The four-choice VQA evaluation format may underestimate hierarchical inconsistency in open-ended generation settings.
The paper does not deeply explore effective methods for injecting taxonomic knowledge into LLMs.
While fine-tuning provides some benefit, it does not fundamentally resolve the issue; more principled solutions are needed.

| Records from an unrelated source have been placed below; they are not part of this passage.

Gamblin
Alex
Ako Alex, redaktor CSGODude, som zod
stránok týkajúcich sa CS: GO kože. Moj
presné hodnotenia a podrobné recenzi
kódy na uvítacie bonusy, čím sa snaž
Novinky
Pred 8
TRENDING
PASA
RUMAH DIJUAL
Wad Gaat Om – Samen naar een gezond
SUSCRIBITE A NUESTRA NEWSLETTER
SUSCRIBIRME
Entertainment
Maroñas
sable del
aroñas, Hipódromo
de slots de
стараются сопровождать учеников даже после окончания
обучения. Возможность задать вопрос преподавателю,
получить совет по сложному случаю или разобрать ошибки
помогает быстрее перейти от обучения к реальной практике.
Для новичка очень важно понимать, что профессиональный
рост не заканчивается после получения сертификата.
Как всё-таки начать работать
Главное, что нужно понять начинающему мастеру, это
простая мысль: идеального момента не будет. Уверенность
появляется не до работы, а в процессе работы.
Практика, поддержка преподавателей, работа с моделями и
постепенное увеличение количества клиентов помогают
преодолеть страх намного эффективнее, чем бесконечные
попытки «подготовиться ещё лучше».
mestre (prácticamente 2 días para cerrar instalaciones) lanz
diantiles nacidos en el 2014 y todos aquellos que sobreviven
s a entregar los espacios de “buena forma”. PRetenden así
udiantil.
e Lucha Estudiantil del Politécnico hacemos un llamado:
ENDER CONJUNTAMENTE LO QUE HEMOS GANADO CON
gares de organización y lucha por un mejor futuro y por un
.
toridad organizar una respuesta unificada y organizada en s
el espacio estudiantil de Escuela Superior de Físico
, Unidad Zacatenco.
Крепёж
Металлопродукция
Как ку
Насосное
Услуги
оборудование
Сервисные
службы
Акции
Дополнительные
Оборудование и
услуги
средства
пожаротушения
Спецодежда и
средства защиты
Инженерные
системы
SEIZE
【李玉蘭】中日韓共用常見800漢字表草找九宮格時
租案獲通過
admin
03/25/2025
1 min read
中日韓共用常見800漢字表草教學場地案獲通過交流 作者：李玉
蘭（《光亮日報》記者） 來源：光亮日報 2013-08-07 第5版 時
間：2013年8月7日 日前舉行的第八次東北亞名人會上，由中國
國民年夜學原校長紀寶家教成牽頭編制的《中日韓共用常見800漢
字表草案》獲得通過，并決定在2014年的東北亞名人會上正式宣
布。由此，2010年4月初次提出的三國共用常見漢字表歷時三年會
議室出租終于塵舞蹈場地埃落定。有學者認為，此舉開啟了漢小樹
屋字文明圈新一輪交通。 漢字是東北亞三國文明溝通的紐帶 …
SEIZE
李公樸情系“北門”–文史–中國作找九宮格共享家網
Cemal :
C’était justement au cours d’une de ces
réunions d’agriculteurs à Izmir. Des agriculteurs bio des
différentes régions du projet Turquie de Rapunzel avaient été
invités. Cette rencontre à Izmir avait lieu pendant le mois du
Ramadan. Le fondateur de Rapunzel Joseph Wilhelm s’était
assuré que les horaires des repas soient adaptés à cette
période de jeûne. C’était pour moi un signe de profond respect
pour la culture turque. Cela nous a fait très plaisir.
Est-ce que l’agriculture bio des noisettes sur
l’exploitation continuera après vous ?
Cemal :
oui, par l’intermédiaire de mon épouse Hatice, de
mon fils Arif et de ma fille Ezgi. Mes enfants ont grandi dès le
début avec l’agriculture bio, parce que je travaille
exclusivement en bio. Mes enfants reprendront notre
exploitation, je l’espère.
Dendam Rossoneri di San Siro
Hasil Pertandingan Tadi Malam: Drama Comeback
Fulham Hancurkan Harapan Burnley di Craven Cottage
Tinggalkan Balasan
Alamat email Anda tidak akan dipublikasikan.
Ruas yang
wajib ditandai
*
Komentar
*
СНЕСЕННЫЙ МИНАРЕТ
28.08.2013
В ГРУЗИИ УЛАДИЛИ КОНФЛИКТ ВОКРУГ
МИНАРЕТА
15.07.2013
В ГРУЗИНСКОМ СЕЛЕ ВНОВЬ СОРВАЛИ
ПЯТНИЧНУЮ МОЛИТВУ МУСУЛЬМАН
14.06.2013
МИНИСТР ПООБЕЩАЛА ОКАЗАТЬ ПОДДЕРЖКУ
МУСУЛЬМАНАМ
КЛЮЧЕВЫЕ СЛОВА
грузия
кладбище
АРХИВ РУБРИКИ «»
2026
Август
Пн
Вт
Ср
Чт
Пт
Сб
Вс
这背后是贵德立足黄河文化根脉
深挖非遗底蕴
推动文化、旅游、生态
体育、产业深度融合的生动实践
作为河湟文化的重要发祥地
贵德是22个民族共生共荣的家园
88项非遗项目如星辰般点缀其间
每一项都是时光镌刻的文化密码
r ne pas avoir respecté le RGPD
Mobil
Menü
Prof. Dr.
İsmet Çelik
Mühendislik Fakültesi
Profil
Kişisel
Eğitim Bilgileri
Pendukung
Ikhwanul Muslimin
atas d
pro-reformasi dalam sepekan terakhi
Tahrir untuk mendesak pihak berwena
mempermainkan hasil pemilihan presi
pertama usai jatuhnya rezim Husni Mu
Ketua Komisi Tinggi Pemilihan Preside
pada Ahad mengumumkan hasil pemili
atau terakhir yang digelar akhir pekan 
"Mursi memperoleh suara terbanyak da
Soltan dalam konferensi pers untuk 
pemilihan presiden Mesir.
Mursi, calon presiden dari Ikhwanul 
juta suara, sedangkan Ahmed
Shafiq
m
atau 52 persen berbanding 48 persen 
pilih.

CLIP-based models also exhibit hierarchical consistency issues, though domain-specific BioCLIP2 achieves exceptionally high leaf accuracy.
This work is complementary to VR-FGVC studies such as Zhang et al. and Liu et al., as this paper focuses on hierarchy rather than fine-grained recognition alone.
The findings have implications for agent system design: if the LLM does not understand hierarchical structure, it will struggle in tasks requiring multi-granularity understanding.

Rating¶

Novelty: ⭐⭐⭐⭐ First systematic evaluation of hierarchical visual recognition in VLLMs.
Experimental Thoroughness: ⭐⭐⭐⭐⭐ ~1M VQA tasks, 10+ models, 6 taxonomies, and in-depth probing analysis.
Writing Quality: ⭐⭐⭐⭐⭐ Clear paper structure with strong and carefully qualified conclusions.
Value: ⭐⭐⭐⭐⭐ Identifies a fundamental weakness of VLLMs with important implications for the community.

Additional Notes¶

Ten open-source VLLMs are evaluated, including LLaVA-OV, InternVL, Qwen2.5-VL, and Qwen3-VL, alongside GPT-4o.
Four CLIP models (OpenCLIP, SigLIP, BioCLIP, BioCLIP2) serve as non-LLM baselines.
The 6 taxonomies cover both biological and artifact categories, with hierarchical depths ranging from 2 to 7 levels.
HCA scores on iNaturalist taxonomies are universally very low (the best-performing GPT-4o achieves only 42.95%), highlighting this as a challenging and underexplored problem.
On the Oxford-Pets dataset, BioCLIP2 achieves an HCA of 58%+, demonstrating the benefit of domain-specific training.